■ **Reading text**:
....

It’s not just a new programming language or new process or even tons of new programmers but a new attitude towards using our existing knowledge and ability to make creating software solutions easier and more correct and less likely to be hacked. This can’t be done without computer assistance; computing is the only thing that can and will improve, unless we discover new ways to expand our brains. Maybe that’s a direction that hasn’t been discovered yet, one of those inventions we know nothing about today, like mobile internet would have been in 1981.
Possibly programming will become a higher level activity, where we direct the computer, not with loops and ifs and function, but more as a director than a creator. The tools become the writers of code, and we become the “managers” of the tool, translating what is needed into what the tool needs. I have no idea how to accomplish this miracle and of course like you I think it sounds crazy, but more likely than brain processing upgrades!
Naturally the tools and interfaces we spend so much time with today are eventually going the way of the dial phone as well. Some time in the next few decades interfaces will morph into direct connections to our brains. This sounds terrifying as well in many ways, but many of the things of today would have been 30 or 60 years ago as well. Directly interfacing with a brain means the interface could be anything you can imagine and allow for greater interaction.
I always imagined a future “office” would be something like: today I want to work in the Palace of Versailles, have a huge desk surrounded by displays inside a massive room filled with beautiful art and be able to change anything with just a thought. Maybe our actual office would be a closet or an easy chair and we work in a virtual space with unlimited control. Yeah, that’s crazy too, but not more than having a mainframe in my pocket with connections to outer Mongolia.
Perhaps quantum computing will allow for amazing things to be done in virtually no time. But I fear programming these things might exceed our ability to comprehend what to tell the quantum computer what to do. Something that can do every possible thing in almost no time can certainly destroy things just as fast. Maybe with this massive power we can find a way to harness it to do the programming as well.
Progress always moves forward unless politics moves us backward. There is no way I can imagine people writing code in vi, editing makefiles by hand and debugging in GDB in 2045. Or having to know 20 different languages and 30 open source frameworks and deal with new features every day and defend against an army of government and private hackers 24 hours a day. Maybe it will all collapse back to 1951 and all computing will vanish in a haze of war and economic disaster. I sure hope not.

....

■ **Exercise data**:
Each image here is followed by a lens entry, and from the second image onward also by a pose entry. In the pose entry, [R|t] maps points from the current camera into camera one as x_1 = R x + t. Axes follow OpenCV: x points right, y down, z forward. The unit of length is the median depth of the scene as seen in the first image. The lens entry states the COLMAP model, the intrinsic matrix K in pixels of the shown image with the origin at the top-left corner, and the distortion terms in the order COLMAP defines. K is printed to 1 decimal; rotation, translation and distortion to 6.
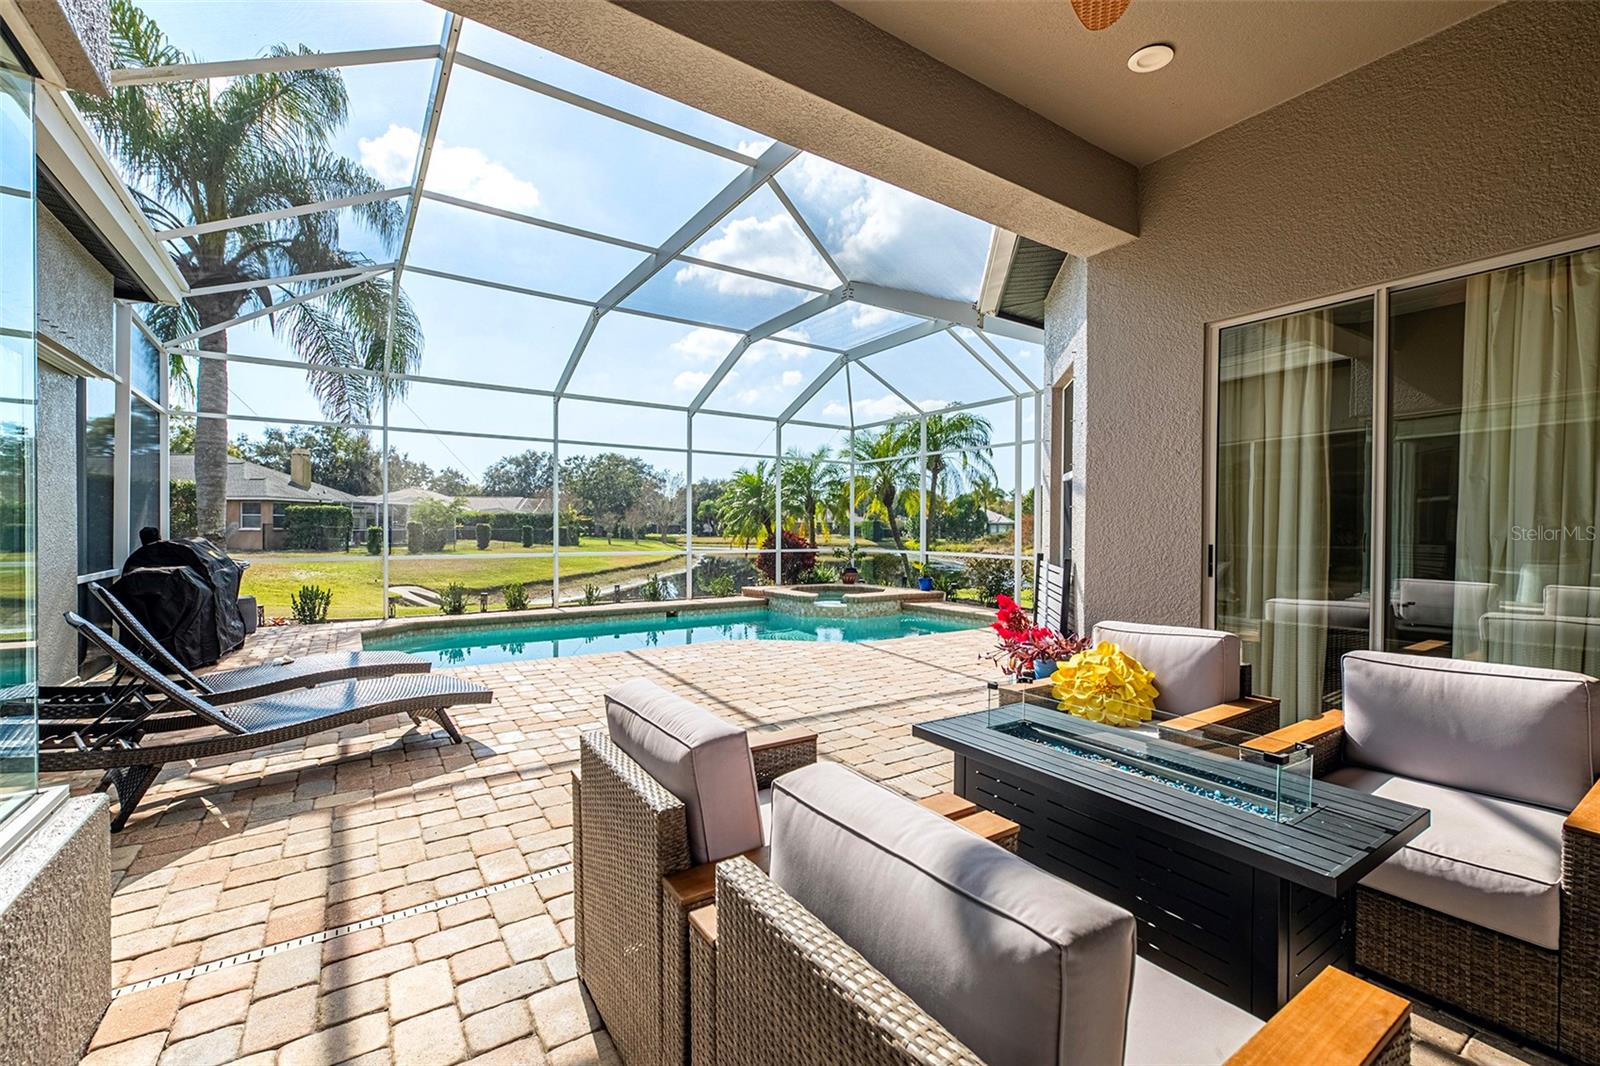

....

■ **Work item**:
In one to three sentences, explain why the piece on the future of programming says the new attitude toward creating software "can't be done without computer assistance." The lines are separate material from the piece on the future of programming.

■ **Written reply**:
Computing is the only thing that can and will improve. Our own abilities won't, unless we discover new ways to expand our brains.